Last night, I was standing on the sidewalk with two friends, Clutch and Michelle, and they were mentioning funny subway experiences they've had. Michelle, at one point, used the phrase, "I love crotch-watching on the subway", which is an amazing sentence and a large part of how I knew I'd be posting something today. The sentence itself stemmed from a story I have since asked her to email me for two reasons; 1. She could tell it better than I ever could, and 2. I feel a little dirty thinking about it. I promise to post it as soon as she passes it my way.
Before they knew about this blog in the first place, Clutch goes, "You know what? Someone should write down all the rules of commuting and post them somewhere. Because, in New York, let me tell you, you can talk slow and you can read slow, but you are NOT allowed to-".
This is where I cut him off, mostly for dramatic effect: "Walk slow?" I offered.
"Yes!" he replied.
So, like a magician pulling away the curtain during the big reveal, I said to Clutch, "Dude - the name of my blog is 'I Walk Faster Than You'!" At which point we proceeded to high-five in an effort to appear more Caucasian than we already did. I'd imagine it worked.
So, at some point soon, I will be posting Rule #6, for which Clutch gave me the idea by going off on a rampage about tourists. Michelle, for her part, studied her toes until it was time for her to share her crotch-watching story.
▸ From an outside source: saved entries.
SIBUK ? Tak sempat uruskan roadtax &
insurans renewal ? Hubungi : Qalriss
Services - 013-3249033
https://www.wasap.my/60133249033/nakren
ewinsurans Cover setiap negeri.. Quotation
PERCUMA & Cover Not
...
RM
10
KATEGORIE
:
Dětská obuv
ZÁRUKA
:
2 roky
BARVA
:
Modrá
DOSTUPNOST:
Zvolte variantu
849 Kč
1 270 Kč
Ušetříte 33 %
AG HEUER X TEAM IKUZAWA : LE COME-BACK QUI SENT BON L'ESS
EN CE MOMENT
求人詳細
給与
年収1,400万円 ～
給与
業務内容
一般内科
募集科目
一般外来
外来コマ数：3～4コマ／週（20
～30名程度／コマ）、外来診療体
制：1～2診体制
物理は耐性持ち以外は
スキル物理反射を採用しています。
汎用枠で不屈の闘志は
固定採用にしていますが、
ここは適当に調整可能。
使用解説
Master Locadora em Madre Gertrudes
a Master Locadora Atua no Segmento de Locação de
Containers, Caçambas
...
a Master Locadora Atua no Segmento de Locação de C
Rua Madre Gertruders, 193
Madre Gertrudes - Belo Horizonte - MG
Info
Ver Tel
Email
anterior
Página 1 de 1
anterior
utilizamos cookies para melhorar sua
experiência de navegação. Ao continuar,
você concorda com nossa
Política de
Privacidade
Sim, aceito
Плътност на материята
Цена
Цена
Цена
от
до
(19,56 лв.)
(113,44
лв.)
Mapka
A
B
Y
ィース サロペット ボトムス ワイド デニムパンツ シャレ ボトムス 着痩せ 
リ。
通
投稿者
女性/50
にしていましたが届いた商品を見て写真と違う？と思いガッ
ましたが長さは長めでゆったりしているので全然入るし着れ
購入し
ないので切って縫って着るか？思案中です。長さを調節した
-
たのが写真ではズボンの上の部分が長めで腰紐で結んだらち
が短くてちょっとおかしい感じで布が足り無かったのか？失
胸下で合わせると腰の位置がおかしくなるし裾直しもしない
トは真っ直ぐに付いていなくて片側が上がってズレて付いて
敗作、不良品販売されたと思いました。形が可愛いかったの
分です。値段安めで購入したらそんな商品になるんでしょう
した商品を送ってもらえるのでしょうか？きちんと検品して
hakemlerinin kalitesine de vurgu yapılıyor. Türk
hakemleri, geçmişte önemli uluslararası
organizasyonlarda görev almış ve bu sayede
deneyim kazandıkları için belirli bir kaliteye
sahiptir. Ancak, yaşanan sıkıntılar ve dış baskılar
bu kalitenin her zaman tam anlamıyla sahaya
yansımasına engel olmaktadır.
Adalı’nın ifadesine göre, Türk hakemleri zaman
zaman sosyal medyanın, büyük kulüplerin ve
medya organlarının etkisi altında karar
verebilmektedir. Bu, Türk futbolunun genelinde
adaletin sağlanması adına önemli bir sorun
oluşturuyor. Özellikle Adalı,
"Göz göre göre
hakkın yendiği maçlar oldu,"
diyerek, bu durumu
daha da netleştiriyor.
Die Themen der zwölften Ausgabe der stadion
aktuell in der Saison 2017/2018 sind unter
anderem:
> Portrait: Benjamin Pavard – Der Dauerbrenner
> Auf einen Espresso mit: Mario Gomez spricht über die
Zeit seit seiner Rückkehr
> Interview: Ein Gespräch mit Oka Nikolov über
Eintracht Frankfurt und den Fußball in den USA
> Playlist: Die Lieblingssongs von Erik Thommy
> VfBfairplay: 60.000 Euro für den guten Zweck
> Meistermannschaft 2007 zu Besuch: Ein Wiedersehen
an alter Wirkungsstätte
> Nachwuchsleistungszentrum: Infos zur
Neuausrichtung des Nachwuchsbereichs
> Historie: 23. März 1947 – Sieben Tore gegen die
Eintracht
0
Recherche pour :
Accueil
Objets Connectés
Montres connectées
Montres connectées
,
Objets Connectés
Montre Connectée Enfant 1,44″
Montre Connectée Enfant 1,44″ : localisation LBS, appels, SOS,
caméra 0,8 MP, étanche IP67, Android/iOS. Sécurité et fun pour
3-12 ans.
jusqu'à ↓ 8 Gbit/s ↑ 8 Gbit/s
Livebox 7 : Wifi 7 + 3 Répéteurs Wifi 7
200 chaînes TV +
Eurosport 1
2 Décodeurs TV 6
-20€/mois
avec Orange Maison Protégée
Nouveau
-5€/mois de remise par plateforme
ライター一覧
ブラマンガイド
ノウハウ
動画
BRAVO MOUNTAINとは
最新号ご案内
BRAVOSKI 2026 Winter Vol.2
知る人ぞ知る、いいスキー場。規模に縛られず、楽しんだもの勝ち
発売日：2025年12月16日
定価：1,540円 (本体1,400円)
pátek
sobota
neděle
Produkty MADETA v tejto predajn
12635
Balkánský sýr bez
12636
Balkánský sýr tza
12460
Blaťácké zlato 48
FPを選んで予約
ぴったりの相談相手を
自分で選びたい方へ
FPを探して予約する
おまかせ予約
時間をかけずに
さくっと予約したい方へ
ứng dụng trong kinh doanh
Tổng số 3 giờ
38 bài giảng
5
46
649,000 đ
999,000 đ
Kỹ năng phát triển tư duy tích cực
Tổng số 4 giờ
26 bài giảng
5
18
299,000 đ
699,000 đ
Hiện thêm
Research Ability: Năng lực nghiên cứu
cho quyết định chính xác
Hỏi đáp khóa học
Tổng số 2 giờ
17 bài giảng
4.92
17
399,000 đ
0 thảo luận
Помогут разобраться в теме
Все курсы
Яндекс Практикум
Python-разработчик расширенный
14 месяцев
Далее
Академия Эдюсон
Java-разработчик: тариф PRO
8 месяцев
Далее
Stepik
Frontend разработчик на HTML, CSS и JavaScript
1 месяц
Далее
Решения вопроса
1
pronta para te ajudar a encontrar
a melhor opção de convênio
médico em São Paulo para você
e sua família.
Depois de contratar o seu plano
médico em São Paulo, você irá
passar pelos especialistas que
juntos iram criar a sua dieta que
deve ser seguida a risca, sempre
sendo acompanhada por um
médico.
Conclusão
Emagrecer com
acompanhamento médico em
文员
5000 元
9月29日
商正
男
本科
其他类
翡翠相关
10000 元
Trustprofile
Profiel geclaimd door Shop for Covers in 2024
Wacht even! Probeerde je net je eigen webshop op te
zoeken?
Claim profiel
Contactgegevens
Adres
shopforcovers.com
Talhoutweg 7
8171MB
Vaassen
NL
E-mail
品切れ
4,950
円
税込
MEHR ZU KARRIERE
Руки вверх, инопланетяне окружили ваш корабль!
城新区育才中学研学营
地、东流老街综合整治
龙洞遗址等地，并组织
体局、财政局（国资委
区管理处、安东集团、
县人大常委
She did, however, provide me with an excellent site: "People of Public Transit", which I have linked to on this blog's sidebar. It is worth checking out for significant amounts of LOLs.
Michelle also sent me this via Facebook:
As you can see from my last post, a blogger on The Huffington Post named Paul LaRosa wrote an article about subway etiquette in NYC that addresses many of the topics on IWFTY. He even answered my comment telling him I promised to always raise my umbrella over his head as I walk past him should we ever encounter each other on a rainy day. It's the least I can do for such a kindred spirit... even one from Brooklyn.
Lastly, it should be noted that I did write a post regarding the death of Osama bin Laden, I just didn't publish it. It had a bitchin' picture of Captain America standing in front of the twin towers that Google Image Search was kind enough to provide for me, and it had fireworks and noisemakers and a waterslide and a pizza party and strippers and cake. Fiancé listened to this epic description and advised against me publishing it on the grounds that this blog is known (ha!) for being snarky and sarcastic - why would I get all celebratory and patriotic now? It's is a valid point, so I decided to curb the post and keep it to myself. Personally, I think she just didn't want to share any of the fireworks/noisemakers/pizza/cake/strippers with any of you.
For the record, the last sentence of the bin Laden post was something about his last commute involving being thrown from a helicopter into the ocean.